China's tightly regulated business environment still throws up lots of hurdles for Starbucks. Its fragmented government and currency-conversion limits make banking difficult. "If I want to move money out of China, it's a hellish process," says Charles Jemley, Starbucks vice president of finance in China. Book bags and coffee mugs barely made it out of customs in time for Starbucks to pass them out at a rural teacher-training session it sponsored. Poor water quality in some cities means Starbucks has to install elaborate filtering systems.

Starbucks won't disclose sales or profit details for its China stores. The company cites its expansion in Japan as proof it can carve out a market in a tea-drinking country -- even though the chain has struggled to expand sales there. Starbucks does say China stores have lower sales than U.S. stores. That is offset by cheaper labor and other lower operating costs. Though it declines to provide China-specific details, Starbucks says it plans to eventually have 20,000 locations overseas -- with a substantial portion of those in China, says Martin Coles, president of Starbucks Coffee International.

Competitors say Starbucks doesn't have a wide enough audience to expand significantly in China. Be for Time Tea House has 160 locations in China including many near universities with signs written in English. It offers unlimited drinks for $2.25 to appeal to customers who spend hours smoking, playing poker and celebrating birthdays.
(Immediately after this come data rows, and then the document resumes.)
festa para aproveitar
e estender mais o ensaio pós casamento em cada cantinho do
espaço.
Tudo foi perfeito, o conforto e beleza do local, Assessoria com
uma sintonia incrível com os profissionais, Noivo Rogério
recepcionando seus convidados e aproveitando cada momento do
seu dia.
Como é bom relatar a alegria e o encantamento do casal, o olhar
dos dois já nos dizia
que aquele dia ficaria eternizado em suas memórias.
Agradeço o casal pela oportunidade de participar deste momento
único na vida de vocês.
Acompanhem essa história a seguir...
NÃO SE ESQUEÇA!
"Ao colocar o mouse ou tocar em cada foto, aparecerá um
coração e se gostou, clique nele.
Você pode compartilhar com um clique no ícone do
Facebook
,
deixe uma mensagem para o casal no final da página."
"The really big population comes here," says Chen Yong Hua, who runs a Shanghai Be for Time that is decorated with mismatched wicker chairs and faded Hollywood movie posters. He says Chinese prefer a noisy place like his cafe instead of Starbucks's serene atmosphere because "it makes you feel warm." His most popular drinks are orange juice and bubble tea, a sweet beverage with chewy pearl-shaped bits that customers slurp through a straw.
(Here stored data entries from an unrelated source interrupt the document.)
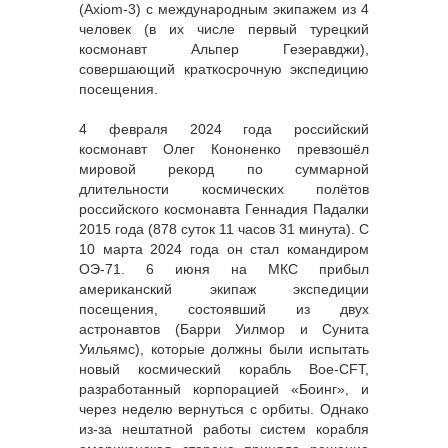
(Axiom-3) с международным экипажем из 4
человек (в их числе первый турецкий
космонавт Альпер Гезеравджи),
совершающий краткосрочную экспедицию
посещения.
4 февраля 2024 года российский
космонавт Олег Кононенко превзошёл
мировой рекорд по суммарной
длительности космических полётов
российского космонавта Геннадия Падалки
2015 года (878 суток 11 часов 31 минута). С
10 марта 2024 года он стал командиром
ОЭ-71. 6 июня на МКС прибыл
американский экипаж экспедиции
посещения, состоявший из двух
астронавтов (Барри Уилмор и Сунита
Уильямс), которые должны были испытать
новый космический корабль Boe-CFT,
разработанный корпорацией «Боинг», и
через неделю вернуться с орбиты. Однако
из-за нештатной работы систем корабля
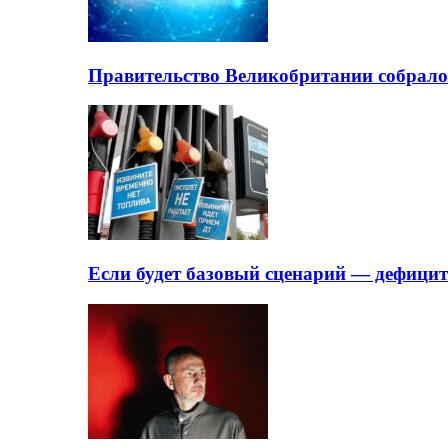
Правительство Великобритании собрало
Если будет базовый сценарий — дефици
Mr. Wang says he doesn't think Starbucks's prices are too high for China. Many customers use Starbucks as a cheaper alternative to gathering for a meal or for business meetings. "Customers really perceive our coffee has the value for their money," he says.

On a recent morning, Guo Shi Yuan, a 48-year-old Buddhist monk dressed in a gold robe, ordered a cup of black tea and sat at a downtown Shanghai Starbucks. He had traveled from his nearby mountain village by train to meet another monk to discuss their faith.

"I come here because I prefer the environment more than the coffee," Mr. Guo said while music by Marvin Gaye played in the background. "It makes people feel comfortable."